A founding musician in one of Ireland’s most raucous, poetic and punk bands remembers the highs, lows and plateaus of the golden age of combat rock.
It’s really only the first half of a continuing story, but it’s the right half to tell. Fearnley just narrowly escaped becoming a permanent member of Culture Club when band mate Jem Finer invited him to become a member of The Nips, later changed to Pogue Mahone and then simply The Pogues. Led by the irreverent, inebriated and often diabolical singer Shane MacGowan, the band toured hard for a decade in the wake of their 1984 debut “Red Roses for Me.” Fearnley makes readers feel every mile.
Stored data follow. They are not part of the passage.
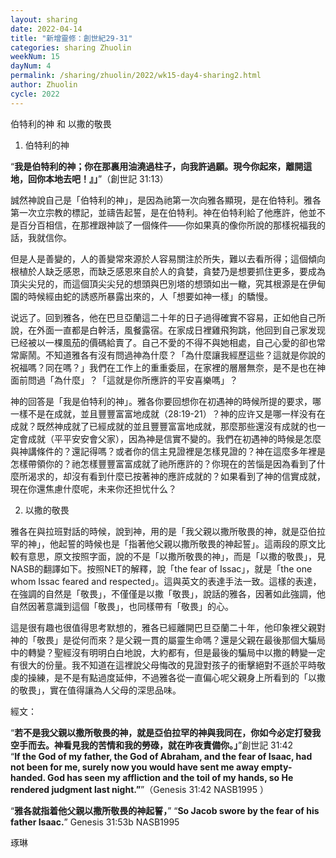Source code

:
 ```yaml
---
layout: sharing
date: 2022-04-14
title: "新增靈修：創世紀29-31"
categories: sharing Zhuolin
weekNum: 15
dayNum: 4
permalink: /sharing/zhuolin/2022/wk15-day4-sharing2.html
author: Zhuolin
cycle: 2022
---  
```


伯特利的神 和 以撒的敬畏

1. 伯特利的神

“**我是伯特利的神；你在那裏用油澆過柱子，向我許過願。現今你起來，離開這地，回你本地去吧！』」**”（創世記 31:13）

誠然神說自己是「伯特利的神」，是因為祂第一次向雅各顯現，是在伯特利。雅各第一次立宗教的標記，並禱告起誓，是在伯特利。神在伯特利給了他應許，他並不是百分百相信，在那裡跟神談了一個條件——你如果真的像你所說的那樣祝福我的話，我就信你。

但是人是善變的，人的善變常來源於人容易關注於所失，難以去看所得；這個傾向根植於人缺乏感恩，而缺乏感恩來自於人的貪婪，貪婪乃是想要抓住更多，要成為頂尖尖兒的，而這個頂尖尖兒的想頭與巴別塔的想頭如出一轍，究其根源是在伊甸園的時候經由蛇的誘惑所暴露出來的，人「想要如神一樣」的驕慢。

说远了。回到雅各，他在巴旦亞蘭這二十年的日子過得確實不容易，正如他自己所說，在外面一直都是白幹活，風餐露宿。在家成日裡雞飛狗跳，他回到自己家发现已经被以一棵風茄的價碼給賣了。自己不愛的不得不與她相處，自己心愛的卻也常常廝鬧。不知道雅各有沒有問過神為什麼？「為什麼讓我經歷這些？這就是你說的祝福嗎？同在嗎？」我們在工作上的重重委屈，在家裡的層層無奈，是不是也在神面前問過「為什麼」？「這就是你所應許的平安喜樂嗎」？

神的回答是「我是伯特利的神」。雅各你要回想你在初遇神的時候所提的要求，哪一樣不是在成就，並且豐豐富富地成就（28:19-21）？神的应许又是哪一样没有在成就？既然神成就了已經成就的並且豐豐富富地成就，那麼那些還沒有成就的也一定會成就（平平安安會父家），因為神是信實不變的。我們在初遇神的時候是怎麼與神講條件的？還記得嗎？或者你的信主見證裡是怎樣見證的？神在這麼多年裡是怎樣帶領你的？祂怎樣豐豐富富成就了祂所應許的？你現在的苦惱是因為看到了什麼所渴求的，却沒有看到什麼已按著神的應許成就的？如果看到了神的信實成就，現在你還焦慮什麼呢，未来你还担忧什么？

2. 以撒的敬畏

雅各在與拉班對話的時候，說到神，用的是「我父親以撒所敬畏的神，就是亞伯拉罕的神」，他起誓的時候也是「指著他父親以撒所敬畏的神起誓」。這兩段的原文比較有意思，原文按照字面，說的不是「以撒所敬畏的神」，而是「以撒的敬畏」，見NASB的翻譯如下。按照NET的解釋，說「the fear of Issac」，就是「the one whom Issac feared and respected」。這與英文的表達手法一致。這樣的表達，在強調的自然是「敬畏」，不僅僅是以撒「敬畏」，說話的雅各，因著如此強調，他自然因著意識到這個「敬畏」，也同樣帶有「敬畏」的心。

這是很有趣也很值得思考默想的，雅各已經離開巴旦亞蘭二十年，他印象裡父親對神的「敬畏」是從何而來？是父親一貫的屬靈生命嗎？還是父親在最後那個大騙局中的轉變？聖經沒有明明白白地說，大約都有，但是最後的騙局中以撒的轉變一定有很大的份量。我不知道在這裡說父母悔改的見證對孩子的衝擊絕對不遜於平時敬虔的操練，是不是有點過度延伸，不過雅各從一直偏心呢父親身上所看到的「以撒的敬畏」，實在值得讓為人父母的深思品味。

經文：

“**若不是我父親以撒所敬畏的神，就是亞伯拉罕的神與我同在，你如今必定打發我空手而去。神看見我的苦情和我的勞碌，就在昨夜責備你。」**”創世記 31:42  
“**If the God of my father, the God of Abraham, and the fear of Isaac, had not been for me, surely now you would have sent me away empty-handed. God has seen my affliction and the toil of my hands, so He rendered judgment last night.”**”（Genesis 31:42 NASB1995 ）

“**雅各就指着他父親以撒所敬畏的神起誓，**” “**So Jacob swore by the fear of his father Isaac.**”
Genesis 31:53b NASB1995

琢琳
For fans of the band, it’s a detail-rich, expressive remembrance not only of the many gigs where someone had to pull MacGowan off the ceiling with a rake to get him to play, but also of the remarkable musical gumbo that produced fantastic songs like “If I Should Fall from Grace with God,” “Rainy Night in Soho” and the holiday classic “Fairytale of New York,” a duet with the late Kirsty MacColl. Along with fascinating glances at contemporaries like Elvis Costello and Joe Strummer, the book also offers a cleareyed and unforgiving assessment of MacGowan’s path of self-destruction. “Shane’s drinking was a more venerable enterprise, a swath cut by the likes of such writers as Brendan Behan and Dylan Thomas, not to mention Faulkner, Chandler, Fitzgerald and O’Neill,” writes Fearnley. “More and more the question on people’s lips was whether Shane wrote so beautifully because of the amount he drank, or despite it.” But neither is the author afraid to point his insights at himself, relating his own struggles with music, women, drink and combat with his musical mates. Clearly, this talented musician has taken a page from Keith Richards’ marvelous biography: Believe it or not, he remembers everything.
Anyone who survived The Pogues deserves one last drink after the war.